Pela China Dentro
Desta vez, são dois livros de uma só vez. Não se trata de ficção, mas sim de "diários" pessoais que, na minha opinião, são uma excelente forma de se perceber porque é que se fala tanto da China hoje em dia, como é que esta se está a preparar para ser a próxima super-potência e também quão distantes dos nossos estão ainda os padrões de vida e direitos humanos no Império do Meio, não obstante a brutal evolução que sofreram nos últimos anos.
O primeiro, Pela China Dentro (ao qual roubei o título para baptizar este post), é uma excelente introdução, contada na primeira pessoa, ao que se tem vindo a passar na China nos últimos quinze ou vinte anos. O autor, António Caeiro, foi o correspondente da Agência Lusa em Pequim durante mais de doze anos. Foi para lá pouco depois dos acontecimentos de Tienanmen e assistiu in loco às vertiginosas mudanças que se têm vindo a operar naquele que é o país mais populoso do mundo.
Estão lá todas as contradições possíveis: o "comunismo" do Partido vs. o capitalismo selvagem (até o exército abre hóteis e fábricas); a abertura da economia vs. o apertado controlo da imprensa; a modernização das cidades vs. a desertificação dos campos; a tecnologia mais avançada vs. os métodos e processos mais primitivos; e especialmente as subtilezas da língua, da cultura e da forma de pensar chinesas, tão diferentes das nossas quanto a distância que nos separa.
O livro está ordenado por capítulos cronológicos, alongando-se aqui e acolá nos acontecimentos mais relevantes ou mais marcantes (que muitas vezes passaram absolutamente despercebidos no mundo ocidental), bem como nas diversas viagens feitas a vários locais da China e até mesmo à Coreia do Norte (viagem esta que permite perceber o que era a China há 50 anos atrás).

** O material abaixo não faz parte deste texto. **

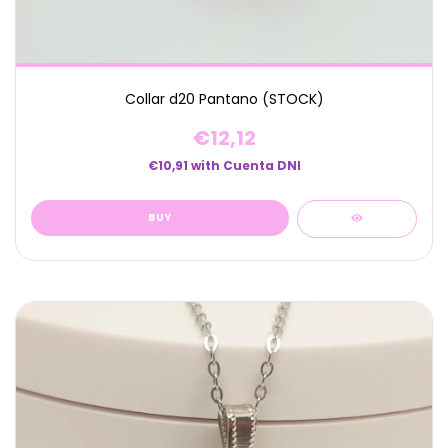
Collar d20 Pantano (STOCK)
€12,12
€10,91
with
Cuenta DNI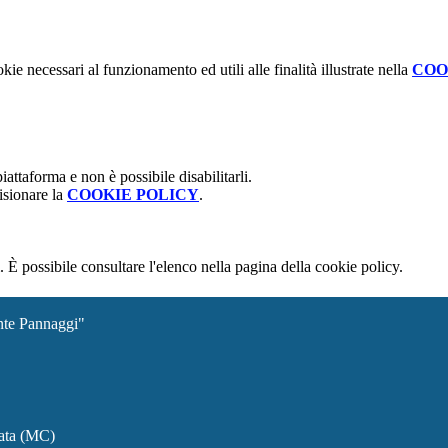
kie necessari al funzionamento ed utili alle finalità illustrate nella
COO
attaforma e non è possibile disabilitarli.
isionare la
COOKIE POLICY
.
 È possibile consultare l'elenco nella pagina della cookie policy.
ante Pannaggi"
rata (MC)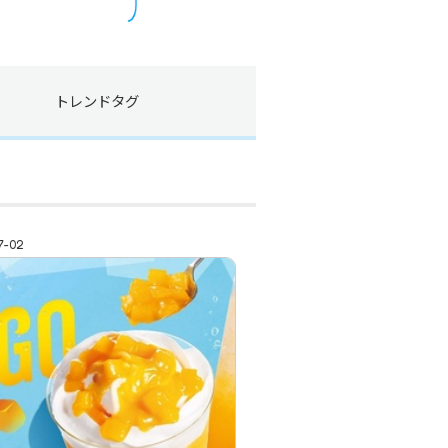
トレンド
タグ
7-02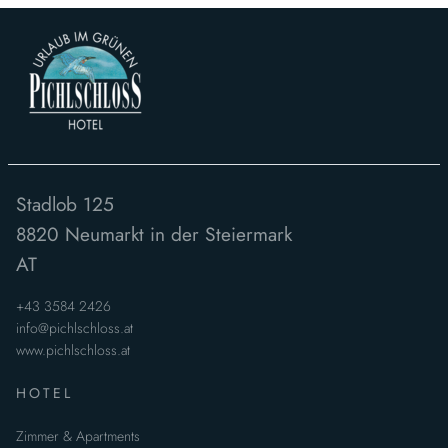
Stadlob 125
8820
Neumarkt in der Steiermark
AT
+43 3584 2426
info@pichlschloss.at
www.pichlschloss.at
HOTEL
Zimmer & Apartments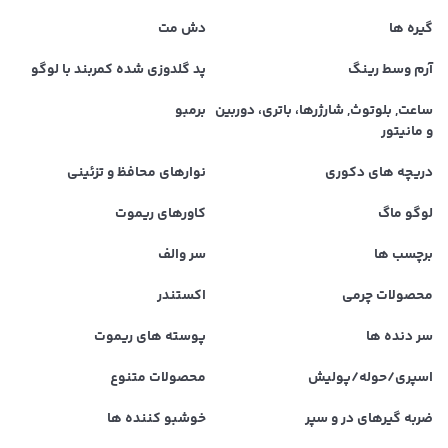
گیره ها
دش مت
آرم وسط رینگ
پد گلدوزی شده کمربند با لوگو
ساعت, بلوتوث, شارژرها، باتری، دوربین
برمبو
و مانیتور
دریچه های دکوری
نوارهای محافظ و تزئینی
لوگو ماگ
کاورهای ریموت
برچسب ها
سر والف
محصولات چرمی
اکستندر
سر دنده ها
پوسته های ریموت
اسپری/حوله/پولیش
محصولات متنوع
ضربه گیرهای در و سپر
خوشبو کننده ها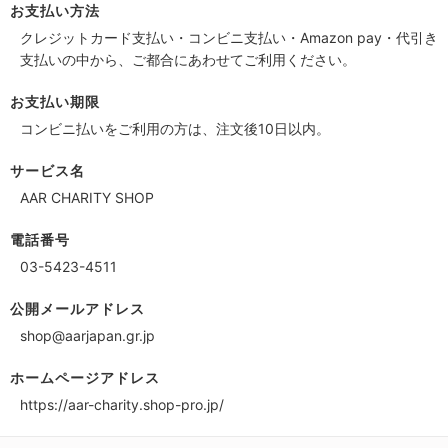
お支払い方法
クレジットカード支払い・コンビニ支払い・Amazon pay・代引き
支払いの中から、ご都合にあわせてご利用ください。
お支払い期限
コンビニ払いをご利用の方は、注文後10日以内。
サービス名
AAR CHARITY SHOP
電話番号
03-5423-4511
公開メールアドレス
shop@aarjapan.gr.jp
ホームページアドレス
https://aar-charity.shop-pro.jp/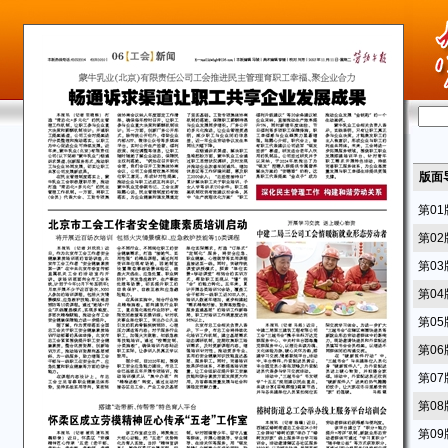
版面
第0
第0
第0
第0
第0
第0
第0
第0
第0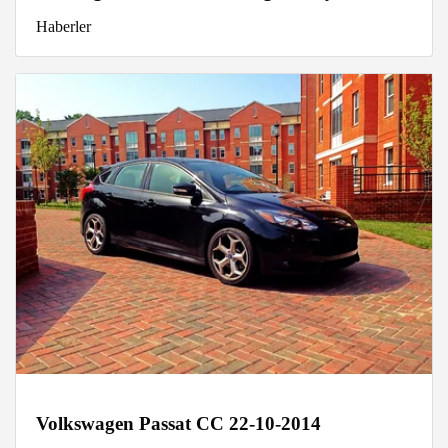
Haberler
Volkswagen Passat CC 22-10-2014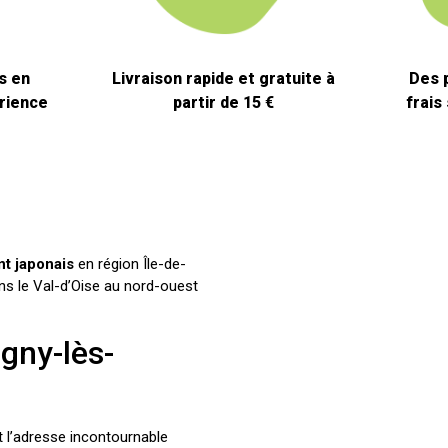
s en
Livraison rapide et gratuite à
Des 
rience
partir de 15 €
frais
nt japonais
en région Île-de-
ns le Val-d’Oise au nord-ouest
gny-lès-
 l’adresse incontournable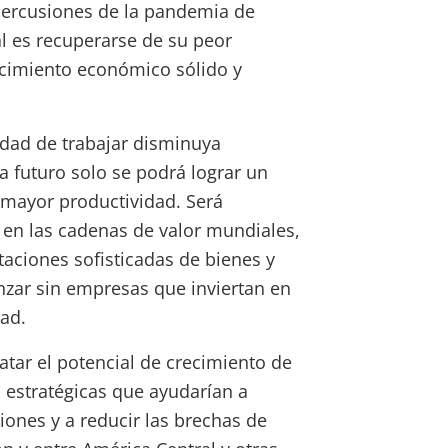
percusiones de la pandemia de
l es recuperarse de su peor
cimiento económico sólido y
dad de trabajar disminuya
 futuro solo se podrá lograr un
 mayor productividad. Será
 en las cadenas de valor mundiales,
taciones sofisticadas de bienes y
nzar sin empresas que inviertan en
ad.
atar el potencial de crecimiento de
s estratégicas que ayudarían a
iones y a reducir las brechas de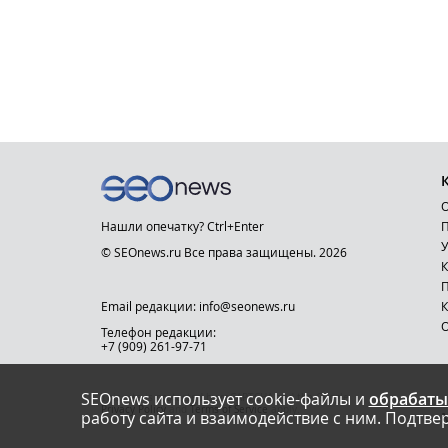
О
Нашли опечатку? Ctrl+Enter
П
У
© SEOnews.ru Все права защищены. 2026
К
Email редакции: info@seonews.ru
К
О
Телефон редакции:
+7 (909) 261-97-71
SEOnews использует cookie-файлы и
обрабаты
This site is protected by reCAPTCHA and the Google
Privacy Policy
and
Terms of Service
apply.
работу сайта и взаимодействие с ним. Подтвер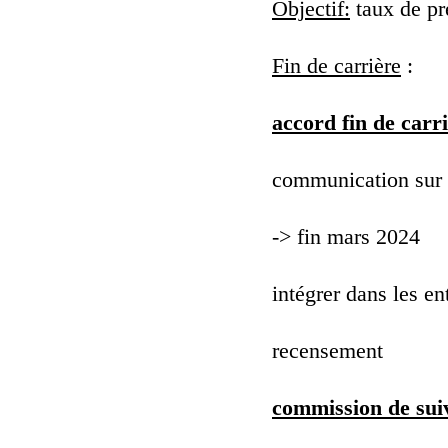
Objectif:
taux de pré
Fin de carrière
:
accord fin de carri
communication sur le
-> fin mars 2024
intégrer dans les en
recensement
commission de suiv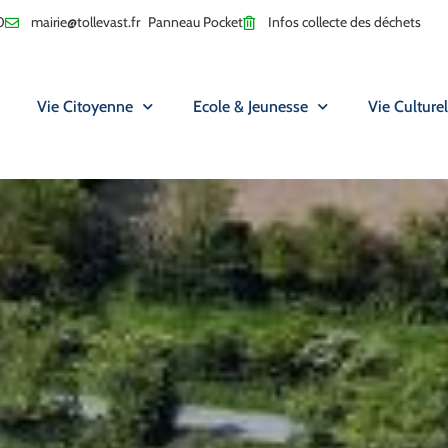
0
mairie@tollevast.fr
Panneau Pocket
Infos collecte des déchets
Vie Citoyenne
Ecole & Jeunesse
Vie Culturel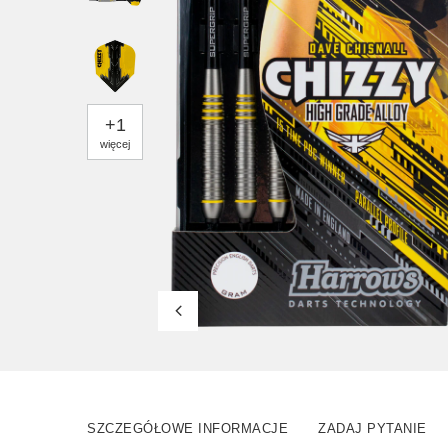
+
1
więcej
SZCZEGÓŁOWE INFORMACJE
ZADAJ PYTANIE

Lê-se com enorme prazer, seguramente redobrado para quem já tenha visitado a China, como é o caso aqui deste vosso amigo.
A segunda recomendação, Senhor China, de Tim Clissold, é algo diferente. Embora foque também as brutais diferenças culturais que encontramos na China, estas são quase sempre vistas da perspectiva de alguém que investiu naquele que hoje em dia já todos apelidam de "o maior mercado do mundo".
Relata, mais uma vez na primeira pessoa, a história de um (então) jovem deslumbrado com a China que, em conjunto com um "falcão" de Wall Street, decidiu apostar neste mercado quando a famosa máxima de Deng Xiaoping de "Um País, Dois Sistemas" começou a ganhar forma e visibilidade. Juntos, conseguiram reunir 400 milhões de dólares junto de investidores e apostaram em várias indústrias com enorme potencial.
Mas durante os anos que se seguiram começaram a perceber que a forma de pensar, de trabalhar, de lidar com os directores, trabalhadores e comunidades locais não tem qualquer semelhança com o que conhecemos do Ocidente. E que os contratos, advogados, tribunais e juízes podem ter muito menos influência do que a delegação local do Partido ou do Governo.
Neste "quase romance", as aventuras económico-financeiras sucedem-se a bom ritmo, sempre com uma pitada de humor que permite aligeirar as situações dramáticas que se vão vivendo. Mas, no final, eles acabam por perder praticamente todo o dinheiro (mas não o entusiasmo!), provando mais uma vez que o "Eldorado" (o Chinês como qualquer outro) nunca é fácil de atingir.
Ou seja, fundamental como manual de navegação para quem estiver a pensar aventurar-se neste imenso e fabuloso mercado.